Dell Wyse thin client:
- Home assistant
Pretty simple. I still use iCloud services for most of the other basics (email, call, contacts, iCloud Drive, etc) mostly just because I don’t trust my home connection enough to rely on it, and I’d rather the things that actually effect whether or not I can work aren’t my problem.
- Nextcloud. Not too complex but I feel like it’s getting heavier month by month and I’m scared of having it turn into full-fledged bloatware. It already has an autoplaying video in the about screen so the slope is getting ever so much slippier…
- Forgejo, swapped from Gitea just a while ago. They’re more or less identical but I have stronger trust in Codeberg
- Nitter
- Some half-assed nginx build with nginx-http-flv so I can stream stuff between friends. It works OK but it feels like there’s newer better options, I just haven’t cared to look into it
- Weird half-assed email setup that does conform to all funky modern bells and whistles somehow despite being an unholy mixture of Postfix, rspamd, Dovecot and Maddy. I’m scared to touch any part of it. Not used for anything too overly serious
- Headless qBittorrent but I don’t think I’ve actually used it in years
Ha, sounds like you’re doing alright.

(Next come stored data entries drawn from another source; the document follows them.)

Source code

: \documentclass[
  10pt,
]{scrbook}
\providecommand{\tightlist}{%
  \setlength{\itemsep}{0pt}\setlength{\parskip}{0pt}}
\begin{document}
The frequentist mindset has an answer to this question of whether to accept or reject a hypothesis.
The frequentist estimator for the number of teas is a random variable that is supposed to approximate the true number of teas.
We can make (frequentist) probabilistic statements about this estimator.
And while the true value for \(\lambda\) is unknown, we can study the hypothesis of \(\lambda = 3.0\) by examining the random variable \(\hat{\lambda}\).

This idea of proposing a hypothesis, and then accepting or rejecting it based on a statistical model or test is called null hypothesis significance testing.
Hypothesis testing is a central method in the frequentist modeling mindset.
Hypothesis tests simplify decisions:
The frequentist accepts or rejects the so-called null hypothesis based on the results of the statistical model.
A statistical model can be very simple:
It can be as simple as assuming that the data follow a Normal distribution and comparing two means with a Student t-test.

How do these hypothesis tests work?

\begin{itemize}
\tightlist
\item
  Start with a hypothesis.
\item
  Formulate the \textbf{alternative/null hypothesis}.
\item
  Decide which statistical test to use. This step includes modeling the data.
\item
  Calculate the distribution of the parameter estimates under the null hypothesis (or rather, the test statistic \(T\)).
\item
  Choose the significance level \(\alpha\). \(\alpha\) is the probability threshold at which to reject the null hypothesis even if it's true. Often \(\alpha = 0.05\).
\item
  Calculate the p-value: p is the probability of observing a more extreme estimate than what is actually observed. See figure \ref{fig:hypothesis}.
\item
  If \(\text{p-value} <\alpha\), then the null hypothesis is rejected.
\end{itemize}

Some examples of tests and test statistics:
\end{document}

Just don’t poke anything XD
Good thing about nextcloud is almost all its features are implemented as separate individual plugins. You can just disable whatever built-in plugins you don’t need. Heck, you can disable ALL plugins and it’ll become a really lightweight selfhosted cloud storage system.
Not as much as I probably should be! I have a nice little Proxmox cluster, backed by a UPS and a beefy NAS, but mostly I use it for fussing around with stuff, playing with instances, nothing really mission critical.
- Debian
- ArchiveBox
- PostgreSQL (for my own stuff)
- Syncthing
- Miniflux
- GitWeb
Not a ton of stuff, but I’m currently looking at some more, thanks to this thread.
At home:
- Open Media Vault on an RPi 4, with some containers, namely:
- qBittorrent
- PhotoPrism (not especially functional, more a proof-of-concept)
- mariadb
- PiHole on an RPi 3
- Volumio on RPi3s + DAC (x2)
On a Singapore-based VPS:
- Nextcloud
- Open Media Vault on an RPi 4, with some containers, namely:
All Dockerized:
- Pihole
- Plex
- Lemmy
- Matrix
- SimpleLogin
- Ntfy
- Plex
- Photoprism
- FreshRSS
- Linkding
- Paperless
- Nextcloud
- Wallabag
- Syncthing
definately adding ntfy to my list
It is amazing, especially when you are on Android and use it as a unified push provider for other apps to circumvent Google as much as possible while saving battery power.
Off the shelf stuf:
- Lemmy
- Mastodon
- Tinc VPN (for retro gaming with friends)
- Nextcloud
- docker-mailserver (including roundcubemail)
- feedbin
- GitLab
- MediaWiki (set to private for personal notes)
- Minecraft
- Etherpad
- Munin
- Several wordpress instances for friends
Selfwritten:
- Discord bot that implements the basic rules for some TTRPGs
- Character generation tools for some niche TTRPGs
- Personal blog
- Signup website for a local community meetup
I use a truenas server running off old gaming rig parts (except storage)
- plex
- tautilli (plex analytics)
- sonarr and radarr
- jackett
- transmission
- pihole that I dont use
- home assistant
- a very basic personal website, more of a placeholder for if I need to go job hunting
Navidrome music server is really the only thing that I actually use. I love it.
Do you have any recommendations for Android clients? I use song titles rather than albums and I couldn’t find a client that was title oriented.
I use Symfonium. I typically organize and listen by album, but there is functionality for listing by title.